Un solide partenaire économique de l’Allemagne

De son côté, l’Allemagne est devenue un partenaire commercial indispensable pour Taïwan. C’est simple : elle est son premier partenaire économique en Europe. On compte 250 entreprises taïwanaises qui sont installées en Allemagne, autant d’allemandes également sur l’île, et qui œuvrent principalement dans le domaine de pointe de l’industrie taïwanaise : les micro-processeurs et l’électronique. La coopération s’est même accélérée entre les deux pays depuis la dernière décennie : la représentation taïwanaise en Allemagne recense ainsi une dizaine d’accords qui ont été signés entre les deux pays au cours de cette période.

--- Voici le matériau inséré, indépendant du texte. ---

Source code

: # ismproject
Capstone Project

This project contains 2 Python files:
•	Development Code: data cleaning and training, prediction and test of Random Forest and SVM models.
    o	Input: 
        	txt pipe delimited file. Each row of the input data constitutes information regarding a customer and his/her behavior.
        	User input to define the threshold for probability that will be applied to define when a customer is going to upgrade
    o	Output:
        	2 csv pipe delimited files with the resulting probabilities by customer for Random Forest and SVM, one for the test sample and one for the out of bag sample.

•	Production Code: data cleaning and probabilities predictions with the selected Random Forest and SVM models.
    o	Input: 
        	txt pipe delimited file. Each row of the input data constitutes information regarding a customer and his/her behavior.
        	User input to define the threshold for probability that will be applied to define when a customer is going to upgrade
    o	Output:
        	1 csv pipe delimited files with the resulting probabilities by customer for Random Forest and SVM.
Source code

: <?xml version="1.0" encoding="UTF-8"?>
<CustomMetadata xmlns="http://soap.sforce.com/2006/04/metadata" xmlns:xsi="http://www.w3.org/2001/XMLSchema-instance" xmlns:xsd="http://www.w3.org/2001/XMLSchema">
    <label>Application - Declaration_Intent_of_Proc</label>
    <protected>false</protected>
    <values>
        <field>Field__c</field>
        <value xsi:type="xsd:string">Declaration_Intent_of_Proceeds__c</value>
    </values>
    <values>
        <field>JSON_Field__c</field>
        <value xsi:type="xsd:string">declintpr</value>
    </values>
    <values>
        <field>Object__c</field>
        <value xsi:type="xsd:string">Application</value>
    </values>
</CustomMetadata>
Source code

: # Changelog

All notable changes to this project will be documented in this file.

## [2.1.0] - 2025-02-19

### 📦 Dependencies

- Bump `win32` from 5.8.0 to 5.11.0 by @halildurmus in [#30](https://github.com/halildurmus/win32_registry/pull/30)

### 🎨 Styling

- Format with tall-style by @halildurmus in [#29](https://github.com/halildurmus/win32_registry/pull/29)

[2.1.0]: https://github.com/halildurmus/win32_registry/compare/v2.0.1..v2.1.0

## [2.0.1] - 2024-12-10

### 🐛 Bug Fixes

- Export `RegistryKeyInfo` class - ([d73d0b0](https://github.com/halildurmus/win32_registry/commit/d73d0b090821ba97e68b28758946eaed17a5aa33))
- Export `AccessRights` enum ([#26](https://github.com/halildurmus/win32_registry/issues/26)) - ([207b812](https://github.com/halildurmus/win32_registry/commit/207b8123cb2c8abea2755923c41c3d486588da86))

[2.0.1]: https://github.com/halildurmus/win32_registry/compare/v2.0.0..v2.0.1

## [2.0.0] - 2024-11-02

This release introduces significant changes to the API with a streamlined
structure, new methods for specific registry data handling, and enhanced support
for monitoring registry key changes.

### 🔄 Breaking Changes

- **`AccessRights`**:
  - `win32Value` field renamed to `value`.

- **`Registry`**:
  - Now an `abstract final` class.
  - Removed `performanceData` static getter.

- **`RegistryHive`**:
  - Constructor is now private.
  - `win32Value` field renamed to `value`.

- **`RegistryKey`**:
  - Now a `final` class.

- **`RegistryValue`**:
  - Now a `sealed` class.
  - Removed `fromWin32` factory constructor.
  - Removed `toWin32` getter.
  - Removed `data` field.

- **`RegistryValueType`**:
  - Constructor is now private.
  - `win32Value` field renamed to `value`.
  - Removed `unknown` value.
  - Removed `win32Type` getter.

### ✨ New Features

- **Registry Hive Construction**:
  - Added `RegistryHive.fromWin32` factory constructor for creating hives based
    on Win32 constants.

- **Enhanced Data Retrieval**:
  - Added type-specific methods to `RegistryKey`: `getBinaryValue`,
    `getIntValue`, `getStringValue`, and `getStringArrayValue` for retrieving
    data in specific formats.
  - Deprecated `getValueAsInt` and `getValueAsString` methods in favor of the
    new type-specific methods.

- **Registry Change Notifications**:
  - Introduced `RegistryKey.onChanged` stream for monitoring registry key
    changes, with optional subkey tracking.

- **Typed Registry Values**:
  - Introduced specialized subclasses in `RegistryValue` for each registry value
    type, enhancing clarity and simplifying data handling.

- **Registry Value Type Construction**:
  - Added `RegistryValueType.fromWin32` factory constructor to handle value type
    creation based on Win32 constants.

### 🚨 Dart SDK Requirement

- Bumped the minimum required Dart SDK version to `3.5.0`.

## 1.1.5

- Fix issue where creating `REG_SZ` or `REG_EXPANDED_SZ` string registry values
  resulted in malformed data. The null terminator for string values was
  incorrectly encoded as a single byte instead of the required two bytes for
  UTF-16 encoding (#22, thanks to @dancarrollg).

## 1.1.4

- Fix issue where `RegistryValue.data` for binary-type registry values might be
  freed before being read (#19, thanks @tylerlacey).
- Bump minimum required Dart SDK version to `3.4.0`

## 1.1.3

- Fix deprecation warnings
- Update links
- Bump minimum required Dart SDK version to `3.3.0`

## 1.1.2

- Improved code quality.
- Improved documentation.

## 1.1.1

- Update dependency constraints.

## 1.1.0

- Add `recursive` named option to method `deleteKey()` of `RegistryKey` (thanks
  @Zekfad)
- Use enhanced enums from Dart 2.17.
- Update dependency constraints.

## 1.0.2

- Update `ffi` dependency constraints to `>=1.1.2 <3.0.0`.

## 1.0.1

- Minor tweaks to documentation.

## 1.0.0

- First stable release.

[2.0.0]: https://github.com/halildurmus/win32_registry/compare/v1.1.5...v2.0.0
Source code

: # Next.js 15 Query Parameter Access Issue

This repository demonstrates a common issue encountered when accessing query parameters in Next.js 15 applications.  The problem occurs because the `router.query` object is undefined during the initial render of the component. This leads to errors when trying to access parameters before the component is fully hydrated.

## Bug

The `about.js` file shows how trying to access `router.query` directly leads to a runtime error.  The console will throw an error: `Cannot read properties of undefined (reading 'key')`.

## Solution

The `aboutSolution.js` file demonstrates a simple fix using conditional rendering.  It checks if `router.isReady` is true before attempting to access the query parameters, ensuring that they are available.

Pour autant, la forte dépendance de l’Allemagne vis-à-vis de la Chine, surtout dans l’industrie de l’automobile, pourrait se révéler être un talon d’Achille de la relation germano-taïwanaise et un moyen de pression pour l’empire du Milieu.

Ce fort lien d’interdépendance n’empêche néanmoins pas l’Allemagne de défendre vigoureusement l’intégrité territoriale de l’île vis-à-vis de Pékin, notamment lors de la récente crise consécutive à la visite à Taipei de la speaker de la chambre des représentants américains Nancy Pelosi.